KÜÇÜK ASYA’DA 1 MİLYON ÊZIDÎ
Söz konusu vesikada dikkat çeken tasvirlerden biri ise Kürtlerin mensup olduğu dinlerdir. 5 kategoride ele alınan dinsel yapının ilk 3 bileşeni şu şekilde tasnif ediliyor: “Kürtlerin büyük çoğunluğu İslam’ın Sünni mezhebine mensuptur. Fakat çok dini bütün Müslüman oldukları söylenemez. Dini törenleri Türkler ve Farslara oranla farklılık arz ediyor. Hıristiyanlığı kabul etmiş Kürtlerin büyük kısmı ise Nesturi’dir. Bir de Kürt paganlar var. Kendilerini Êzidî olarak adlandırıyorlar.
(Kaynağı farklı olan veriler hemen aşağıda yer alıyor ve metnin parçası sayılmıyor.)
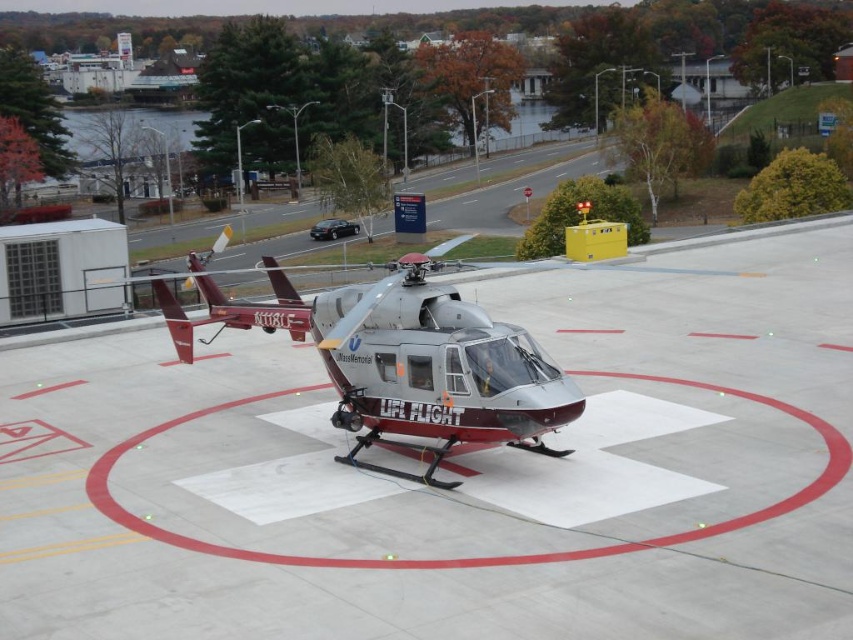
The width and height of the screenshot is (853, 640). What do you see at coordinates (457, 472) in the screenshot?
I see `smooth concrete tarmac at center` at bounding box center [457, 472].

Based on the photo, who is more forward, (142,582) or (219,298)?

Point (142,582)

Identify the location of smooth concrete tarmac at center. This screenshot has height=640, width=853. (457, 472).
Tanrı’ya, İsa’ya ve Meryem Ana’ya ibadet ediyorlar. Yalnız bu dogmalara, Hıristiyanlık ve İslamiyet’e oranla daha farklı anlamlar yüklüyorlar. Mesela şeytana inanıyorlar. Kutsal kitapları yoktur. Ölen kişiyi çok sayıda sopayla gömüyorlar ki kişi öteki dünyada kötü ruhları kovsun. Yaşlı kadınlara çok değer veriyorlar. Küçük Asya’da yaklaşık 1 milyon Êzidî’nin yaşadığı söyleniyor. Erivan guberniyasında ise birkaç yüz Êzidî iskân ediyor.”
AĞAÇLARA VE TAŞLARA TAPAN PAGANLAR
Bahsi geçen incelemede diğer iki inanç öğesi tıpkı Êzidîlikte olduğu gibi “paganizm” başlığı altında değerlendiriliyor: “Bir diğer pagan mezhebi, Ali’yi kendi Tanrısı olarak kabul ediyor. Bu öğretiye bağlı olanlar Kızılbaş olarak adlandırılıyor. Başlarına taktıkları giysiden dolayı bu şekilde tanımlanıyor. Diğer pagan grup ise ağaçlara, taşlara ve doğadaki farklı nesnelere tapıyor.”
Son iki kategorideki değerlendirme, Ali’siz Alevilik, Kızılbaşlık, Raya Heqî (Hakikat Yolu), İslam ve Alevilik gibi kavramlar temelinde yürüyen tartışmalara az da olsa katkı sunabilir.